> _Work instructions_
Copy the excerpt below from "My turn to do" to "Clangers were pink?", substituting "goats" for "sheep" wherever it occurs.

Feeble, and more pressingly, cold, I leap back under the duvet, listening hard. No matter how cold it is, the window is always ajar at night, but I can't hear a thing. Half an hour later the dawn chorus gets rolling, cockerels first, then the wild life. There it is again, "left, right, left, right", only, it's not a drill sergeant, but a corvid of some kind. I wonder if it's the same crow that imitates a mobile phone?
My turn to do the animals again this morning, and it's colder than ever. I'm wearing double layer fleece gloves, so thick that my fingers are kept stretched apart. When I open one of the metal field gates my glove sticks so firmly to the latch that I have to take my hand out of the glove and tear it off, leaving a line of the beige nap behind. I walk back from the sheep and there is the welcome of the smoke from the chimney, just visible in the photo.

Friday, 12 December 2008

Who knew the Clangers were pink?

The news is full of praise for Oliver Postgate. If nothing else it reflects the age of those editing the news. Like me, they must have grown up with and loved those surreal, utterly captivating and made-with-bits-of-fabric-and-tin-found-in-the-shed props that populated Bagpuss, Noggin the Nog and the Clangers. I must have watched it on a black and white telly, as I remember the Clangers as grey, while all the photos (and Youtube clips) reveal them as baby pink, and more reminiscent of George, the hippo who starred with Zippy, than a moon-based knitted mouse with an anteater nose should be.

> _Supplied data_
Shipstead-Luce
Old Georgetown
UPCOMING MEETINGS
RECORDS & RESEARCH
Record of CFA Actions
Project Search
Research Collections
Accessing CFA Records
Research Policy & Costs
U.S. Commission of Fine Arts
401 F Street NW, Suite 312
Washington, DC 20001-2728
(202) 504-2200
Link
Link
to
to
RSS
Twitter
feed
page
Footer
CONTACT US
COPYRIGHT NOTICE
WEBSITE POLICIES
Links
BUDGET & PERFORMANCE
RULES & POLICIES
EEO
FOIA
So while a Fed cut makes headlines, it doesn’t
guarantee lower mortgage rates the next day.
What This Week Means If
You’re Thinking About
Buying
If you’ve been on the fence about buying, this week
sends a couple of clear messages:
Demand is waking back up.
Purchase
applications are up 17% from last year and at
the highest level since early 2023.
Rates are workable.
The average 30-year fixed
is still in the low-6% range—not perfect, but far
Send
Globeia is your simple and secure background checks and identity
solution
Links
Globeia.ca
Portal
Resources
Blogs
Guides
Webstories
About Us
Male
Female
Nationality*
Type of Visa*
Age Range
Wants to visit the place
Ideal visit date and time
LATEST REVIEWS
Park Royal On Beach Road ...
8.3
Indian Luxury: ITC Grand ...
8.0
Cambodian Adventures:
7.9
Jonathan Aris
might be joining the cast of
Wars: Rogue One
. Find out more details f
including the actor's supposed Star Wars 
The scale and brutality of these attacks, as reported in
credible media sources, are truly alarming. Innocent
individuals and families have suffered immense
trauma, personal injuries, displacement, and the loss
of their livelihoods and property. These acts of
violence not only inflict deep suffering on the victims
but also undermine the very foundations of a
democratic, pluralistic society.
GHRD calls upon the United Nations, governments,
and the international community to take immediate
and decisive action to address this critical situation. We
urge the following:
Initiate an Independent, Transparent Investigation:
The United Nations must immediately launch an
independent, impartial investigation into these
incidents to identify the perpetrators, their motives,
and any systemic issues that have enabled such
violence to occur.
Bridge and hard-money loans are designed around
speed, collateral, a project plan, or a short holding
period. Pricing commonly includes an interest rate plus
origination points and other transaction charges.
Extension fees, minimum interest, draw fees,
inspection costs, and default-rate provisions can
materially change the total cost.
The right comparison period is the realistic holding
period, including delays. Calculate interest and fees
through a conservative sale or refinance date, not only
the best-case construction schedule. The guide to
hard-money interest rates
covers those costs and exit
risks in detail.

> _Task output_
My turn to do the animals again this morning, and it's colder than ever. I'm wearing double layer fleece gloves, so thick that my fingers are kept stretched apart. When I open one of the metal field gates my glove sticks so firmly to the latch that I have to take my hand out of the glove and tear it off, leaving a line of the beige nap behind. I walk back from the goats and there is the welcome of the smoke from the chimney, just visible in the photo.

Friday, 12 December 2008

Who knew the Clangers were pink?